» **Problem requirements**
Reproduce the listing below character for character, leaving out the pictures.

» **The input**
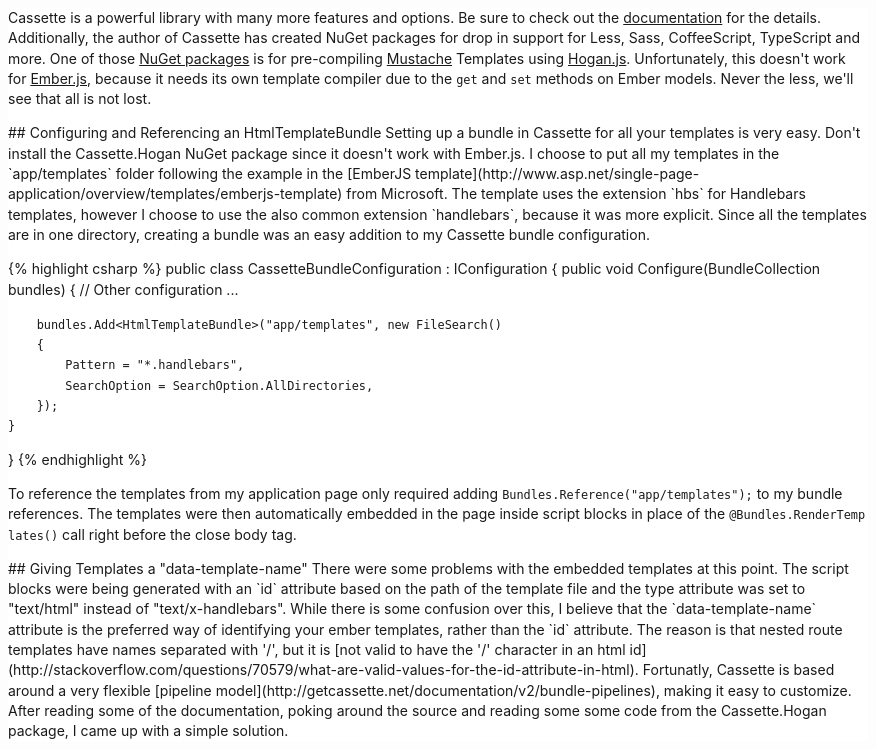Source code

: Cassette is a powerful library with many more features and options.  Be sure to check out the [documentation](http://getcassette.net/documentation/v2/) for the details.  Additionally, the author of Cassette has created NuGet packages for drop in support for Less, Sass, CoffeeScript, TypeScript and more. One of those [NuGet packages](http://www.nuget.org/packages/Cassette.Hogan/) is for pre-compiling [Mustache](http://mustache.github.io/) Templates using [Hogan.js](http://twitter.github.io/hogan.js/).  Unfortunately, this doesn't work for [Ember.js](http://emberjs.com), because it needs its own template compiler due to the `get` and `set` methods on Ember models.  Never the less, we'll see that all is not lost. 
</section>

<section markdown="1">
## Configuring and Referencing an HtmlTemplateBundle
Setting up a bundle in Cassette for all your templates is very easy. Don't install the Cassette.Hogan NuGet package since it doesn't work with Ember.js.  I choose to put all my templates in the `app/templates` folder following the example in the [EmberJS template](http://www.asp.net/single-page-application/overview/templates/emberjs-template) from Microsoft.  The template uses the extension `hbs` for Handlebars templates, however I choose to use the also common extension `handlebars`, because it was more explicit.  Since all the templates are in one directory, creating a bundle was an easy addition to my Cassette bundle configuration.

{% highlight csharp %}
public class CassetteBundleConfiguration : IConfiguration<BundleCollection>
{
    public void Configure(BundleCollection bundles)
    {
        // Other configuration ...

        bundles.Add<HtmlTemplateBundle>("app/templates", new FileSearch()
        {
            Pattern = "*.handlebars",
            SearchOption = SearchOption.AllDirectories,
        });
    }
}
{% endhighlight %}

To reference the templates from my application page only required adding `Bundles.Reference("app/templates");` to my bundle references.  The templates were then automatically embedded in the page inside script blocks in place of the `@Bundles.RenderTemplates()` call right before the close body tag.
</section>

<section markdown="1">
## Giving Templates a "data-template-name"
There were some problems with the embedded templates at this point.  The script blocks were being generated with an `id` attribute based on the path of the template file and the type attribute was set to "text/html" instead of "text/x-handlebars".  While there is some confusion over this, I believe that the `data-template-name` attribute is the preferred way of identifying your ember templates, rather than the `id` attribute.  The reason is that nested route templates have names separated with '/', but it is [not valid to have the '/' character in an html id](http://stackoverflow.com/questions/70579/what-are-valid-values-for-the-id-attribute-in-html).  Fortunatly, Cassette is based around a very flexible [pipeline model](http://getcassette.net/documentation/v2/bundle-pipelines), making it easy to customize.  After reading some of the documentation, poking around the source and reading some some code from the Cassette.Hogan package, I came up with a simple solution.
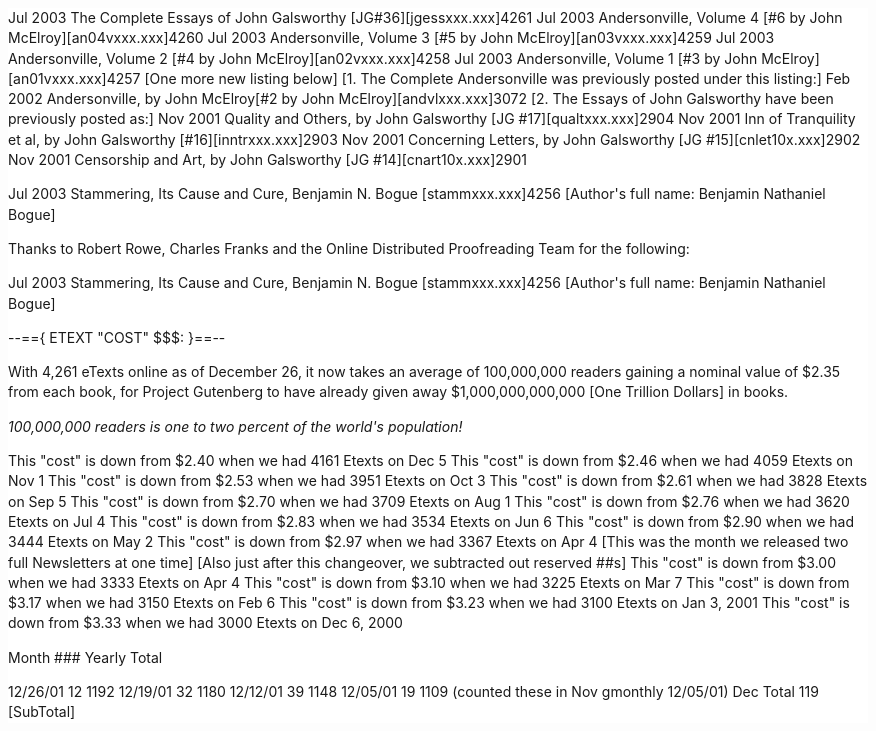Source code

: 

Jul 2003 The Complete Essays of John Galsworthy     [JG#36][jgessxxx.xxx]4261
Jul 2003 Andersonville, Volume 4       [#6 by John McElroy][an04vxxx.xxx]4260
Jul 2003 Andersonville, Volume 3       [#5 by John McElroy][an03vxxx.xxx]4259
Jul 2003 Andersonville, Volume 2       [#4 by John McElroy][an02vxxx.xxx]4258
Jul 2003 Andersonville, Volume 1       [#3 by John McElroy][an01vxxx.xxx]4257
[One more new listing below]
[1.  The Complete Andersonville was previously posted under this listing:]
Feb 2002 Andersonville, by John McElroy[#2 by John McElroy][andvlxxx.xxx]3072
[2.  The Essays of John Galsworthy have been previously posted as:]
Nov 2001 Quality and Others, by John Galsworthy    [JG #17][qualtxxx.xxx]2904
Nov 2001 Inn of Tranquility et al, by John Galsworthy [#16][inntrxxx.xxx]2903
Nov 2001 Concerning Letters, by John Galsworthy    [JG #15][cnlet10x.xxx]2902
Nov 2001 Censorship and Art, by John Galsworthy    [JG #14][cnart10x.xxx]2901

Jul 2003 Stammering, Its Cause and Cure, Benjamin N. Bogue [stammxxx.xxx]4256
[Author's full name: Benjamin Nathaniel Bogue]

Thanks to Robert Rowe, Charles Franks and the Online Distributed
Proofreading Team for the following:

Jul 2003 Stammering, Its Cause and Cure, Benjamin N. Bogue [stammxxx.xxx]4256
[Author's full name: Benjamin Nathaniel Bogue]


--=={ ETEXT "COST" $$$: }==--

With 4,261 eTexts online as of December 26, it now takes an average
of 100,000,000 readers gaining a nominal value of $2.35 from each book,
for Project Gutenberg to have already given away $1,000,000,000,000
[One Trillion Dollars] in books.

*100,000,000 readers is one to two percent of the world's population!*

This "cost" is down from $2.40 when we had 4161 Etexts on Dec 5
This "cost" is down from $2.46 when we had 4059 Etexts on Nov 1
This "cost" is down from $2.53 when we had 3951 Etexts on Oct 3
This "cost" is down from $2.61 when we had 3828 Etexts on Sep 5
This "cost" is down from $2.70 when we had 3709 Etexts on Aug 1
This "cost" is down from $2.76 when we had 3620 Etexts on Jul 4
This "cost" is down from $2.83 when we had 3534 Etexts on Jun 6
This "cost" is down from $2.90 when we had 3444 Etexts on May 2
This "cost" is down from $2.97 when we had 3367 Etexts on Apr 4
[This was the month we released two full Newsletters at one time]
[Also just after this changeover, we subtracted out reserved ##s]
This "cost" is down from $3.00 when we had 3333 Etexts on Apr 4
This "cost" is down from $3.10 when we had 3225 Etexts on Mar 7
This "cost" is down from $3.17 when we had 3150 Etexts on Feb 6
This "cost" is down from $3.23 when we had 3100 Etexts on Jan 3, 2001
This "cost" is down from $3.33 when we had 3000 Etexts on Dec 6, 2000

Month     ###     Yearly Total

12/26/01   12       1192
12/19/01   32       1180
12/12/01   39       1148
12/05/01   19       1109    (counted these in Nov gmonthly 12/05/01)
Dec Total 119
[SubTotal]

» **Result below**
Source code

: Cassette is a powerful library with many more features and options.  Be sure to check out the [documentation](http://getcassette.net/documentation/v2/) for the details.  Additionally, the author of Cassette has created NuGet packages for drop in support for Less, Sass, CoffeeScript, TypeScript and more. One of those [NuGet packages](http://www.nuget.org/packages/Cassette.Hogan/) is for pre-compiling [Mustache](http://mustache.github.io/) Templates using [Hogan.js](http://twitter.github.io/hogan.js/).  Unfortunately, this doesn't work for [Ember.js](http://emberjs.com), because it needs its own template compiler due to the `get` and `set` methods on Ember models.  Never the less, we'll see that all is not lost. 
</section>

<section markdown="1">
## Configuring and Referencing an HtmlTemplateBundle
Setting up a bundle in Cassette for all your templates is very easy. Don't install the Cassette.Hogan NuGet package since it doesn't work with Ember.js.  I choose to put all my templates in the `app/templates` folder following the example in the [EmberJS template](http://www.asp.net/single-page-application/overview/templates/emberjs-template) from Microsoft.  The template uses the extension `hbs` for Handlebars templates, however I choose to use the also common extension `handlebars`, because it was more explicit.  Since all the templates are in one directory, creating a bundle was an easy addition to my Cassette bundle configuration.

{% highlight csharp %}
public class CassetteBundleConfiguration : IConfiguration<BundleCollection>
{
    public void Configure(BundleCollection bundles)
    {
        // Other configuration ...

        bundles.Add<HtmlTemplateBundle>("app/templates", new FileSearch()
        {
            Pattern = "*.handlebars",
            SearchOption = SearchOption.AllDirectories,
        });
    }
}
{% endhighlight %}

To reference the templates from my application page only required adding `Bundles.Reference("app/templates");` to my bundle references.  The templates were then automatically embedded in the page inside script blocks in place of the `@Bundles.RenderTemplates()` call right before the close body tag.
</section>

<section markdown="1">
## Giving Templates a "data-template-name"
There were some problems with the embedded templates at this point.  The script blocks were being generated with an `id` attribute based on the path of the template file and the type attribute was set to "text/html" instead of "text/x-handlebars".  While there is some confusion over this, I believe that the `data-template-name` attribute is the preferred way of identifying your ember templates, rather than the `id` attribute.  The reason is that nested route templates have names separated with '/', but it is [not valid to have the '/' character in an html id](http://stackoverflow.com/questions/70579/what-are-valid-values-for-the-id-attribute-in-html).  Fortunatly, Cassette is based around a very flexible [pipeline model](http://getcassette.net/documentation/v2/bundle-pipelines), making it easy to customize.  After reading some of the documentation, poking around the source and reading some some code from the Cassette.Hogan package, I came up with a simple solution.
Source code

: 

Jul 2003 The Complete Essays of John Galsworthy     [JG#36][jgessxxx.xxx]4261
Jul 2003 Andersonville, Volume 4       [#6 by John McElroy][an04vxxx.xxx]4260
Jul 2003 Andersonville, Volume 3       [#5 by John McElroy][an03vxxx.xxx]4259
Jul 2003 Andersonville, Volume 2       [#4 by John McElroy][an02vxxx.xxx]4258
Jul 2003 Andersonville, Volume 1       [#3 by John McElroy][an01vxxx.xxx]4257
[One more new listing below]
[1.  The Complete Andersonville was previously posted under this listing:]
Feb 2002 Andersonville, by John McElroy[#2 by John McElroy][andvlxxx.xxx]3072
[2.  The Essays of John Galsworthy have been previously posted as:]
Nov 2001 Quality and Others, by John Galsworthy    [JG #17][qualtxxx.xxx]2904
Nov 2001 Inn of Tranquility et al, by John Galsworthy [#16][inntrxxx.xxx]2903
Nov 2001 Concerning Letters, by John Galsworthy    [JG #15][cnlet10x.xxx]2902
Nov 2001 Censorship and Art, by John Galsworthy    [JG #14][cnart10x.xxx]2901

Jul 2003 Stammering, Its Cause and Cure, Benjamin N. Bogue [stammxxx.xxx]4256
[Author's full name: Benjamin Nathaniel Bogue]

Thanks to Robert Rowe, Charles Franks and the Online Distributed
Proofreading Team for the following:

Jul 2003 Stammering, Its Cause and Cure, Benjamin N. Bogue [stammxxx.xxx]4256
[Author's full name: Benjamin Nathaniel Bogue]


--=={ ETEXT "COST" $$$: }==--

With 4,261 eTexts online as of December 26, it now takes an average
of 100,000,000 readers gaining a nominal value of $2.35 from each book,
for Project Gutenberg to have already given away $1,000,000,000,000
[One Trillion Dollars] in books.

*100,000,000 readers is one to two percent of the world's population!*

This "cost" is down from $2.40 when we had 4161 Etexts on Dec 5
This "cost" is down from $2.46 when we had 4059 Etexts on Nov 1
This "cost" is down from $2.53 when we had 3951 Etexts on Oct 3
This "cost" is down from $2.61 when we had 3828 Etexts on Sep 5
This "cost" is down from $2.70 when we had 3709 Etexts on Aug 1
This "cost" is down from $2.76 when we had 3620 Etexts on Jul 4
This "cost" is down from $2.83 when we had 3534 Etexts on Jun 6
This "cost" is down from $2.90 when we had 3444 Etexts on May 2
This "cost" is down from $2.97 when we had 3367 Etexts on Apr 4
[This was the month we released two full Newsletters at one time]
[Also just after this changeover, we subtracted out reserved ##s]
This "cost" is down from $3.00 when we had 3333 Etexts on Apr 4
This "cost" is down from $3.10 when we had 3225 Etexts on Mar 7
This "cost" is down from $3.17 when we had 3150 Etexts on Feb 6
This "cost" is down from $3.23 when we had 3100 Etexts on Jan 3, 2001
This "cost" is down from $3.33 when we had 3000 Etexts on Dec 6, 2000

Month     ###     Yearly Total

12/26/01   12       1192
12/19/01   32       1180
12/12/01   39       1148
12/05/01   19       1109    (counted these in Nov gmonthly 12/05/01)
Dec Total 119
[SubTotal]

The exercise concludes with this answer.